The new policy makes two significant departures from the existing methodology of calculating the price of a medicine:

1) It will only fix the prices of formulations (finished medicines sold in the market) and not of bulk drugs (raw material used to manufacture the finished product)

2) It will not use the earlier cost-plus formula but shall use what it calls “market based” pricing.

In its defence, the draft policy says: “The emphasis on price control starting at the bulk drug stage itself has in recent times, resulted in amongst other reasons shifting of manufacture of drugs away from the notified bulk drugs under price control. In fact only 47 bulk drugs out of the 74 notified in the First Schedule of the DPCO, 1995 are now under production. This has had a cascading effect on the formulations manufactured from the concerned bulk drugs which in turn has affected the availability of such formulations.”

This is a patently false argument. First, companies shifted production away from notified bulk drugs, not because the bulk drug price was controlled, but because prices of formulations that could be made from the bulk drug, were controlled. In fact, the industry has never clamoured for an upward revision of bulk drug prices. Its emphasis has always been on asking for decontrol of formulation prices. The reason is simple. Bulk drugs are not sold to consumers but to manufacturers of formulations. Hence bulk drug prices cannot be manipulated in the market like formulation prices and competition works to keep these prices stable.
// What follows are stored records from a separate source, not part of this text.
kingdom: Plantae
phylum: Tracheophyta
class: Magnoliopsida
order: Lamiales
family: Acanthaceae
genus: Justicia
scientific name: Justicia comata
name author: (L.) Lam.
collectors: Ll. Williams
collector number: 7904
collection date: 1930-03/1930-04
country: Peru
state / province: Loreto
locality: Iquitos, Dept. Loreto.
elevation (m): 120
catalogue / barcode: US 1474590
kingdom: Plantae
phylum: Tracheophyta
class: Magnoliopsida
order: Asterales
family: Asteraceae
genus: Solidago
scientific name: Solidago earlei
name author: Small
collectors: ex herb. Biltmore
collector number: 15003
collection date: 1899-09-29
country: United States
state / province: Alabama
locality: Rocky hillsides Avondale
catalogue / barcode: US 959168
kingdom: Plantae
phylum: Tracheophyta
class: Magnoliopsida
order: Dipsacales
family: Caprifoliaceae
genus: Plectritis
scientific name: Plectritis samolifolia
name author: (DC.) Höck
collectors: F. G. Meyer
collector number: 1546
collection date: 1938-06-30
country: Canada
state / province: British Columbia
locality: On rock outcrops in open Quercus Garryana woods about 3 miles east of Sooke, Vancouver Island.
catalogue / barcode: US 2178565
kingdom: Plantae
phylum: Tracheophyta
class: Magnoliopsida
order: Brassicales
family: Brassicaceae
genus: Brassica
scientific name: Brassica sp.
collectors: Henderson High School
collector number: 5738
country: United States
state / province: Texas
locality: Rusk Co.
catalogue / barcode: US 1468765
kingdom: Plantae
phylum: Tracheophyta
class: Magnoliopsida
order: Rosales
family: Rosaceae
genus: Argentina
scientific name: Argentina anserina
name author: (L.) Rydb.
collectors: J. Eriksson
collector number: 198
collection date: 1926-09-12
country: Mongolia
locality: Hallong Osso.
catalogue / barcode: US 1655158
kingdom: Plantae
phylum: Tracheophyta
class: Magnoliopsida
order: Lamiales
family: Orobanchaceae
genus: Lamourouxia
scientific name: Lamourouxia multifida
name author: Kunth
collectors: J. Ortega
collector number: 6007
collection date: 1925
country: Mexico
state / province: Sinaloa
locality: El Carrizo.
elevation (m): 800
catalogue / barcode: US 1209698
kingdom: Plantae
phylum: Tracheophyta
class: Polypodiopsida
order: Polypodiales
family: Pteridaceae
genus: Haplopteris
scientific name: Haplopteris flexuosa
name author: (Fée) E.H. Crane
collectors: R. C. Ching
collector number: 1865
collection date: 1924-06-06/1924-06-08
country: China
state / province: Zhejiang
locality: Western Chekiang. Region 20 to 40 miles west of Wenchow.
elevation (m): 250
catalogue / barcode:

On the other hand, by unethical promotional practices, formulation prices can be manipulated as these are sold through recommendations by doctors and chemists.

The even more blatant manipulation of facts is in evidence when the policy argues for “market based pricing.” The draft policy argues: “The Indian economy is today largely market-driven and, particularly in the area of pricing of manufactured products, prices are determined by market conditions and market forces. Administered prices exist in a few areas, such as pricing of petroleum products and procurement prices of foodgrains but these are closely connected with a regime of subsidies paid by the Government. The pharmaceutical industry is a one lakh crore industry of which about Rs 48,200.00 crore is the domestic market.”

Thus the cat is finally out of the bag! What is important for the policy is to safeguard the interests of a one lakh crore rupees industry, not of lakhs of people who die or are pushed below the poverty line because of high drug prices.

It may be pointed out that in many areas like electricity, telephone (both landline and mobile), government puts a ceiling on prices. 

So what is this “market based pricing”?  The draft policy says: “The formulation will be priced only by fixing a Ceiling Price (CP)..… The Ceiling Price would be fixed on the basis of Weighted Average Price (WAP) of the top three brands by value.” This constitutes complete capitulation to the interests of the drug industry and complete denial of the rights of poor patients. By fixing the prices of drugs based on the cost of top-selling brands (which often means the most expensive) the government wishes to allow top companies to continue charging exorbitant prices for their medicines. In the case of a life-saving product, one would expect that prices fixed in a price-control regime would be the ‘floor price’, i.e. the price being charged by least expensive brand. Instead, the new policy, seeks to price drugs at the level charged by the most expensive brands. It is clear, whose interests such a policy will serve.